▶ [Assignment]:
Set out exactly every line of the entries below, starting at the line that holds "Februar 2025" and stopping after the line that holds "sont disponibles sur".

Items listed in a dataset:
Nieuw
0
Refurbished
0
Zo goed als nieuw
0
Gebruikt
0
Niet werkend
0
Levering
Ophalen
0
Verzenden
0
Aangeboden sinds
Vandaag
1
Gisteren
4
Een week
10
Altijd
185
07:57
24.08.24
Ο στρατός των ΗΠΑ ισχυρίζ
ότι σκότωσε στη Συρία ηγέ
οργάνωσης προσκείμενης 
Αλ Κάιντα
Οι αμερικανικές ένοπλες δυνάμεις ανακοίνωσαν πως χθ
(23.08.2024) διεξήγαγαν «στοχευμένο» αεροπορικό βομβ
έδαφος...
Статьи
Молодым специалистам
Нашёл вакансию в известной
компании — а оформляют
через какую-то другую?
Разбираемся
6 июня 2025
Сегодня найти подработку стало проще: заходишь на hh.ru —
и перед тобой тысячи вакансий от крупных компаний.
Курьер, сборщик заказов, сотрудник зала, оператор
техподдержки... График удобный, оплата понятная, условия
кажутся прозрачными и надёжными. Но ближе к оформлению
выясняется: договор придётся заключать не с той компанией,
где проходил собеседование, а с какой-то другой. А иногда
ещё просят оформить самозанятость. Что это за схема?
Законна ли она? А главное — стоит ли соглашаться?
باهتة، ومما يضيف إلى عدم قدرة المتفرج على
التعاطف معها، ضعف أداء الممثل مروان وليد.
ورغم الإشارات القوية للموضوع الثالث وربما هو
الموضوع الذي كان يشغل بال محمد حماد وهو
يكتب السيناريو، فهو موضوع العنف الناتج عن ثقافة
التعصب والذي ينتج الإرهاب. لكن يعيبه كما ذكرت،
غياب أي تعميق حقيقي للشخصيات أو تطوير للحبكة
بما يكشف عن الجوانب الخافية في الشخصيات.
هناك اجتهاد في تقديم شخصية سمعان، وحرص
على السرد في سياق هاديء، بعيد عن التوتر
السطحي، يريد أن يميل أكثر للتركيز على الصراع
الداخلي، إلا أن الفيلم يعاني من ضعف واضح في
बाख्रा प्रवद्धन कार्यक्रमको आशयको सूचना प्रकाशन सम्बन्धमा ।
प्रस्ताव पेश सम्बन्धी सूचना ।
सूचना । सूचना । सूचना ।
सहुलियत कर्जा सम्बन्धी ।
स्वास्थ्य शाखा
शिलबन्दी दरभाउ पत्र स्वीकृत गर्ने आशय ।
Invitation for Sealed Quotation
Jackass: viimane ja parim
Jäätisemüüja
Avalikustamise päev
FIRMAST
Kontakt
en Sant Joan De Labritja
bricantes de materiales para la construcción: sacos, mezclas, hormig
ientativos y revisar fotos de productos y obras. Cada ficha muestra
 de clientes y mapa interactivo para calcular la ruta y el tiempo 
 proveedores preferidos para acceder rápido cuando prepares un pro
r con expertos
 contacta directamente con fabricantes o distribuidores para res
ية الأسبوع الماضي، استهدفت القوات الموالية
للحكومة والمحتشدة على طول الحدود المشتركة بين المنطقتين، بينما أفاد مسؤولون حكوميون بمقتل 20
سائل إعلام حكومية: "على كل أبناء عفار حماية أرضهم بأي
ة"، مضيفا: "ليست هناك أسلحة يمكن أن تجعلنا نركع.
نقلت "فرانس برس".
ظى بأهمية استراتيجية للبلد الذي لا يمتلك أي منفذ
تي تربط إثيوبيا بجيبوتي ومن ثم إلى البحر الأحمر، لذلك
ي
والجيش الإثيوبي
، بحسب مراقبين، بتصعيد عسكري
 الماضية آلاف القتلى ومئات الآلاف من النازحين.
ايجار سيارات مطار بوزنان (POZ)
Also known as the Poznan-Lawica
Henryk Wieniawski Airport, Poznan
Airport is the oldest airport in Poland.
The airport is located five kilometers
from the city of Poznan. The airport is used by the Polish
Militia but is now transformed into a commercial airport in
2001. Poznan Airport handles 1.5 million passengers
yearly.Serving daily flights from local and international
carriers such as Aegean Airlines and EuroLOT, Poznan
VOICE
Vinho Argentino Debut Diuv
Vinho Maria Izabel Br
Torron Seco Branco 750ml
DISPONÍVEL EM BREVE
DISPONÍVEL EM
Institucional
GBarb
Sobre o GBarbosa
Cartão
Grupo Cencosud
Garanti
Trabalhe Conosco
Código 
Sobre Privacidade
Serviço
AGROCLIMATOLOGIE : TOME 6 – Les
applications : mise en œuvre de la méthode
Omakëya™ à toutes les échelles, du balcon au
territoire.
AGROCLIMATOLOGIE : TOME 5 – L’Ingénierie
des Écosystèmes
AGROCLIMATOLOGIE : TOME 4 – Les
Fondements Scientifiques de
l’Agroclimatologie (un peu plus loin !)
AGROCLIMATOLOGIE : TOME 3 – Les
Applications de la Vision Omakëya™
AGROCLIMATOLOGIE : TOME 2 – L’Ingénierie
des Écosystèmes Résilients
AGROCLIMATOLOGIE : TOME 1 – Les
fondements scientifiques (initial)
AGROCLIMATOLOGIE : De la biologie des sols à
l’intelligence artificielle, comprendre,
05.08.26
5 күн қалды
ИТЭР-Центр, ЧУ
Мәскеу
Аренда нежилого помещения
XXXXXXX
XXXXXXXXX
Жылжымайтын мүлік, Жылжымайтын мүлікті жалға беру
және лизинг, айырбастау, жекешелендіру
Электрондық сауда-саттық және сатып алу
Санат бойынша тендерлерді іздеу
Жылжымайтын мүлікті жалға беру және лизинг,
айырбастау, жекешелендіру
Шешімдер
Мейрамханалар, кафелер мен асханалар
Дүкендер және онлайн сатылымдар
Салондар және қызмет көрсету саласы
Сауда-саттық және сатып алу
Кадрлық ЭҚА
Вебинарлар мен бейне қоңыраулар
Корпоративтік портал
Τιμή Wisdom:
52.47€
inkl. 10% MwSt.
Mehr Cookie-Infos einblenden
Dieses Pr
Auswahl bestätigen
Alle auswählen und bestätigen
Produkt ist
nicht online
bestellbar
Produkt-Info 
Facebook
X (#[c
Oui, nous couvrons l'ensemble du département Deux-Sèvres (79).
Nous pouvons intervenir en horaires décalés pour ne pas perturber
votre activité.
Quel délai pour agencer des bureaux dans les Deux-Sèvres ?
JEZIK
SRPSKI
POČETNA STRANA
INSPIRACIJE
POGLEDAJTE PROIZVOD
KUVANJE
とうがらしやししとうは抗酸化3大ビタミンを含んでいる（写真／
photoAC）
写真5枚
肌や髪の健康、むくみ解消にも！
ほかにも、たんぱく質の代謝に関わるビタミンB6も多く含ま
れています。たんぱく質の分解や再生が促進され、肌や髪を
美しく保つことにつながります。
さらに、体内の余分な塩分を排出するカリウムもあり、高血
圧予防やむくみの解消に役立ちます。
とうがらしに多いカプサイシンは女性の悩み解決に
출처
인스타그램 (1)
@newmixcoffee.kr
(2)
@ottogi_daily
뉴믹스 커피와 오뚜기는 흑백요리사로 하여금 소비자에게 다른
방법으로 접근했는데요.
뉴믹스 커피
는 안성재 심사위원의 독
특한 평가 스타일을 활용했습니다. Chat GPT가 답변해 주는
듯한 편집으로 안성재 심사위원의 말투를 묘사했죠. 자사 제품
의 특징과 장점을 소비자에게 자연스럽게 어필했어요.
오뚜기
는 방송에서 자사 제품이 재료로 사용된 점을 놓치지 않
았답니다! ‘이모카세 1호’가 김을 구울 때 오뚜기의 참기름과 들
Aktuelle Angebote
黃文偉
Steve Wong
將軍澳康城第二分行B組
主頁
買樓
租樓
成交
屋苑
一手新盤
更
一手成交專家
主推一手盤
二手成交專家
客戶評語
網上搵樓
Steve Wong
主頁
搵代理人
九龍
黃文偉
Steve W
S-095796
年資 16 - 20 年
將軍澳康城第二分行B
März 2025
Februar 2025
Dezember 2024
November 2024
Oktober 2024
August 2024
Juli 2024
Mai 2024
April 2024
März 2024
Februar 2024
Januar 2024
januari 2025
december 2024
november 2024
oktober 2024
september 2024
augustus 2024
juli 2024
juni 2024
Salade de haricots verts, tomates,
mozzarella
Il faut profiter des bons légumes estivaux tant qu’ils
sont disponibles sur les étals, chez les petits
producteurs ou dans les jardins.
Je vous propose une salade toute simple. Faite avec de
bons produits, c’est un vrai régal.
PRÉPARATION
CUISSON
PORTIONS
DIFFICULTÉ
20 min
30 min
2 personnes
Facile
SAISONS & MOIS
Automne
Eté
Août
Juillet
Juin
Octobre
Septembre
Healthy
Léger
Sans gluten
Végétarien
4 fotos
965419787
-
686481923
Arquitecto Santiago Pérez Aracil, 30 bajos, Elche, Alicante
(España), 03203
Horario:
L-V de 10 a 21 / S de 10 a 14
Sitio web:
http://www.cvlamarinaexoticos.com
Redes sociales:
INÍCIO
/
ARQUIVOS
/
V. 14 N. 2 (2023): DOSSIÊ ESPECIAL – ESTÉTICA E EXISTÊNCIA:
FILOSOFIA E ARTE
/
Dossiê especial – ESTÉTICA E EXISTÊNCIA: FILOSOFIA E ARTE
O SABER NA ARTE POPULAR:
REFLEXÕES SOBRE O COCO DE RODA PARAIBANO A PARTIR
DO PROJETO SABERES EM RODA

▶ [Answer to this exercise]:
Februar 2025
Dezember 2024
November 2024
Oktober 2024
August 2024
Juli 2024
Mai 2024
April 2024
März 2024
Februar 2024
Januar 2024
januari 2025
december 2024
november 2024
oktober 2024
september 2024
augustus 2024
juli 2024
juni 2024
Salade de haricots verts, tomates,
mozzarella
Il faut profiter des bons légumes estivaux tant qu’ils
sont disponibles sur les étals, chez les petits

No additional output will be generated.